**O QUE FAZER:** Transcreva, da entrevista com o poeta Wilson Pereira, o trecho que vai de "O jeito calmo" até "serve a poesia?".
**** TRECHO DO TEXTO
O jeito calmo e pausado de falar revela a sua mineiridade. Mesmo sendo um poeta de primeira grandeza, Wilson Pereira, 60 anos, gosta das "coisas" simples, como os espaços verdes de Brasília. Já publicou 10 livros (quatro de poemas, um de contos e cinco infantis) e se confessa um saudosista: "Tenho uma alma muito antiga". Mesmo com esse jeito pacato, não poupa críticas à Academia Brasileira de Letras, que considera uma "coisa" fria. "A academia é uma adoração do próprio umbigo", ataca. Bom de prosa, conta ao Correio como se encantou com a poesia e cobra mais espaço para a literatura na mídia.
Para que serve a poesia?
A poesia, antes de tudo, serve para emocionar as pessoas, fazê-las refletirem um pouco sobre si mesmas, sobre a vida de uma maneira mais descontraída do que a filosofia, do que a literatura de autoconhecimento. A poesia é a tentativa de representar em palavras aquilo que temos de mais sensível e intenso. Uma vez disseram que os poetas são as antenas da humanidade. Acho que o poeta capta as coisas de uma forma diferente e as joga no cotidiano das pessoas para que elas possam saborear. As palavras têm sabor também. (risos)
Como ela o encontrou ou como você a encontrou?
********
**** MATERIAL FORNECIDO
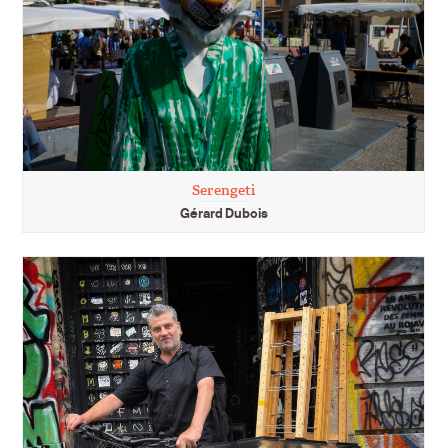
Serengeti
Gérard Dubois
********
**RESULTADO ABAIXO:**
O jeito calmo e pausado de falar revela a sua mineiridade. Mesmo sendo um poeta de primeira grandeza, Wilson Pereira, 60 anos, gosta das "coisas" simples, como os espaços verdes de Brasília. Já publicou 10 livros (quatro de poemas, um de contos e cinco infantis) e se confessa um saudosista: "Tenho uma alma muito antiga". Mesmo com esse jeito pacato, não poupa críticas à Academia Brasileira de Letras, que considera uma "coisa" fria. "A academia é uma adoração do próprio umbigo", ataca. Bom de prosa, conta ao Correio como se encantou com a poesia e cobra mais espaço para a literatura na mídia.
Para que serve a poesia?